REQUEST 1:
Copy out the records from the line with "## Examples of output" through the last line of the records, both ends included, reproducing each line unchanged.
REQUEST 2:
Continue the solution to the problem on magnetic and electric forces between two charged particles moving in parallel, starting right after its last line.

═══ EXTRACT TO READ

Two  particles carrying equal charges move parallel  to each other  with the speed 150 km/s. If $F_{1}$ and $F_{2}$  are magnetic  and electric  forces between  two charged  particles  then 

$\frac{|F_{1}|}{|F_{2}|}$ is    $\left( Let \mu_{0}\epsilon_{0}=\frac{1}{9 \times 10^{16}} s^{2}/m^{2}\right)$

A) $1.0 \times 10^{-6}$

B) $1.5 \times 10^{-7}$

C) $3.0 \times 10^{-6}$

D) $2.5 \times 10^{-7}$


Option D


  Given, two charge particles having same charge, q move with same speed

 i.e,  $v_{1}=v_{2}=150 km/s =1.5 \times 10^{5}  m/s$

 Electric force between two moving charge  particle is same as they are static,

 i.e,    $|F_{2}|=\frac{1}{4 \pi \epsilon_{0}}.\frac{q^{2}}{r^{2}}$ ..........(i)

══════
═══ STUDY MATERIAL

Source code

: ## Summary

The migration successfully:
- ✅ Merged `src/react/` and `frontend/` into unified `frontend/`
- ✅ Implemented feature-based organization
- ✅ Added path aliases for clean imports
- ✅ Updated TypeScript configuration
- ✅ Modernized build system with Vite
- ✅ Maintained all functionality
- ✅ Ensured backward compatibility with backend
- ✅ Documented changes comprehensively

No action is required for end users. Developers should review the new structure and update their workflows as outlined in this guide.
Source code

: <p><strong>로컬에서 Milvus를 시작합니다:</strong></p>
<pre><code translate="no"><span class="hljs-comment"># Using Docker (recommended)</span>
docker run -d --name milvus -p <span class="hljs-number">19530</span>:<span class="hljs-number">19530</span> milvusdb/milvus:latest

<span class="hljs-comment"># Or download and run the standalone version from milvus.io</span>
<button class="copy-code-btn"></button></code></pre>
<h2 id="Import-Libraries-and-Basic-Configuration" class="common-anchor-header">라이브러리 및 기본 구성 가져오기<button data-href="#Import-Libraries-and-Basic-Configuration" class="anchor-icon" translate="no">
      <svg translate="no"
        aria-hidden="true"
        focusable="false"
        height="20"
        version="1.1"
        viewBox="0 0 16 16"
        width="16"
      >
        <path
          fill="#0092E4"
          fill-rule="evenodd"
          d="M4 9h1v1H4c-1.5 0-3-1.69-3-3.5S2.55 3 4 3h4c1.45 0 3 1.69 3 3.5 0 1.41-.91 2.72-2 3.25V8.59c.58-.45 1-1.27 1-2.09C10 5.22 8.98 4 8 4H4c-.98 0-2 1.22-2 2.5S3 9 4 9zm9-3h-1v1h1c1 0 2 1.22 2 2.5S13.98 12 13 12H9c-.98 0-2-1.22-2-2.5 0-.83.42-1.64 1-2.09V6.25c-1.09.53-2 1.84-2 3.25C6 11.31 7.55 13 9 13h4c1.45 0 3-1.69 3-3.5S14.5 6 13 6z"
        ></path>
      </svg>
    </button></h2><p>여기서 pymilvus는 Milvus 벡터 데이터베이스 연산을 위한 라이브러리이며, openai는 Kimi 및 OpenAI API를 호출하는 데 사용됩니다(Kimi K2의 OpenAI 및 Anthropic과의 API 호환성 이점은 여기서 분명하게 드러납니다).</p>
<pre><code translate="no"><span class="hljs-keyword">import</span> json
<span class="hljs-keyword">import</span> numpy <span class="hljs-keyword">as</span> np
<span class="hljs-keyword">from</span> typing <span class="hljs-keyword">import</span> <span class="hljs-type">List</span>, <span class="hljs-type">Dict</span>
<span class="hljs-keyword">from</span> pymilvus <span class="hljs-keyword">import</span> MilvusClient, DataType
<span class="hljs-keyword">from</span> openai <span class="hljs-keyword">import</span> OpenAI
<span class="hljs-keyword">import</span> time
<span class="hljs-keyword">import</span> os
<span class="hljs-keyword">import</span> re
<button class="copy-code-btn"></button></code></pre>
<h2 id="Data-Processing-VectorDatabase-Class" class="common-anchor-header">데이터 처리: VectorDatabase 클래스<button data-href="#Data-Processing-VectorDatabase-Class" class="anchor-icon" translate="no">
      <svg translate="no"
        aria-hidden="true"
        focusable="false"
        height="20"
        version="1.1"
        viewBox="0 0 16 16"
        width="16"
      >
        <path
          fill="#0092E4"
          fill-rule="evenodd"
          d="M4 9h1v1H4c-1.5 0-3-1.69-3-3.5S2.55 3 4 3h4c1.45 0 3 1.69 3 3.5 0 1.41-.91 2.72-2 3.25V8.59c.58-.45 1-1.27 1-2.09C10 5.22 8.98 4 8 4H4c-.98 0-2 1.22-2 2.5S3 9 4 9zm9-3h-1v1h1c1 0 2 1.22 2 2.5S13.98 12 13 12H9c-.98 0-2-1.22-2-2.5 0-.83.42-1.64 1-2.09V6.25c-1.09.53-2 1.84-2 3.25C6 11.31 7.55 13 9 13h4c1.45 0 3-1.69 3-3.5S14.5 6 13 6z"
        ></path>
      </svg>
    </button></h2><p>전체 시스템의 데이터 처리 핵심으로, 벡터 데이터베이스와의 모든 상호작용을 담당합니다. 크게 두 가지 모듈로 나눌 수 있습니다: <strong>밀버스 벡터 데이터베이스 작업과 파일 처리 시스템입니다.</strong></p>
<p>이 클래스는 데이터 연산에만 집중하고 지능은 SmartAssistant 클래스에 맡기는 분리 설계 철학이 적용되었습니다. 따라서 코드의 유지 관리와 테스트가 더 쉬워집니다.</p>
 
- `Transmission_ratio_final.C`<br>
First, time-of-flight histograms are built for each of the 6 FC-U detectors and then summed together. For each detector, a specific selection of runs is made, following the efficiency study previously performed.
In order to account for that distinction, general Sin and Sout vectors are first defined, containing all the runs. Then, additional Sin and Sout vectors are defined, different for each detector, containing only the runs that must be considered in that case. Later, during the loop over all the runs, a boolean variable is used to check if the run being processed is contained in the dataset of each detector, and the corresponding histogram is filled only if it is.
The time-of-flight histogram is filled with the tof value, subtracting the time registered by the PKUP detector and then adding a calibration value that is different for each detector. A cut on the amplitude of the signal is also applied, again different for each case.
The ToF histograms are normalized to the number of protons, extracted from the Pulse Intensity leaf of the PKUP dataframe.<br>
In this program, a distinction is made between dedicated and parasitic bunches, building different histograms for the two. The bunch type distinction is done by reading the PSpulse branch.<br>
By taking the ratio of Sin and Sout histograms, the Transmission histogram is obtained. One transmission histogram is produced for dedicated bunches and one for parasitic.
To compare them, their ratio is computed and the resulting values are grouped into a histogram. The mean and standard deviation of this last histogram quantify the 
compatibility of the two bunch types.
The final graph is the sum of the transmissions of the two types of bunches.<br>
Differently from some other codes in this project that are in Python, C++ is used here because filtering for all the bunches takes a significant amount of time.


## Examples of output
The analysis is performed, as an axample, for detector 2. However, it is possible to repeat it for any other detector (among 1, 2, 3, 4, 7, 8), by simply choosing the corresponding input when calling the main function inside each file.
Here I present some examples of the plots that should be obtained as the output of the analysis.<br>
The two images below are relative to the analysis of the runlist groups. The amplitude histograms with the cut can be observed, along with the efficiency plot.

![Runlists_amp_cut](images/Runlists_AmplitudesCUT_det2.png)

══════

EXERCISE RESULT 1:
## Examples of output
The analysis is performed, as an axample, for detector 2. However, it is possible to repeat it for any other detector (among 1, 2, 3, 4, 7, 8), by simply choosing the corresponding input when calling the main function inside each file.
Here I present some examples of the plots that should be obtained as the output of the analysis.<br>
The two images below are relative to the analysis of the runlist groups. The amplitude histograms with the cut can be observed, along with the efficiency plot.

![Runlists_amp_cut](images/Runlists_AmplitudesCUT_det2.png)

EXERCISE RESULT 2:
 Magnetic force between two moving charge particles is given by

$F_{1}=\frac{\mu_{0}}{4 \pi }.\frac{q_{1}.q_{2} v_{1} v_{2}}{r^{2}}$

                                                                         $[\because q_{1}=q_{2}=q$ and $v_{1}=v_{2}=v]$

 $|F_{1}|=\frac{\mu_{0}}{4 \pi}\frac{q^{2} v^{2}}{r^{2}}$.........(ii)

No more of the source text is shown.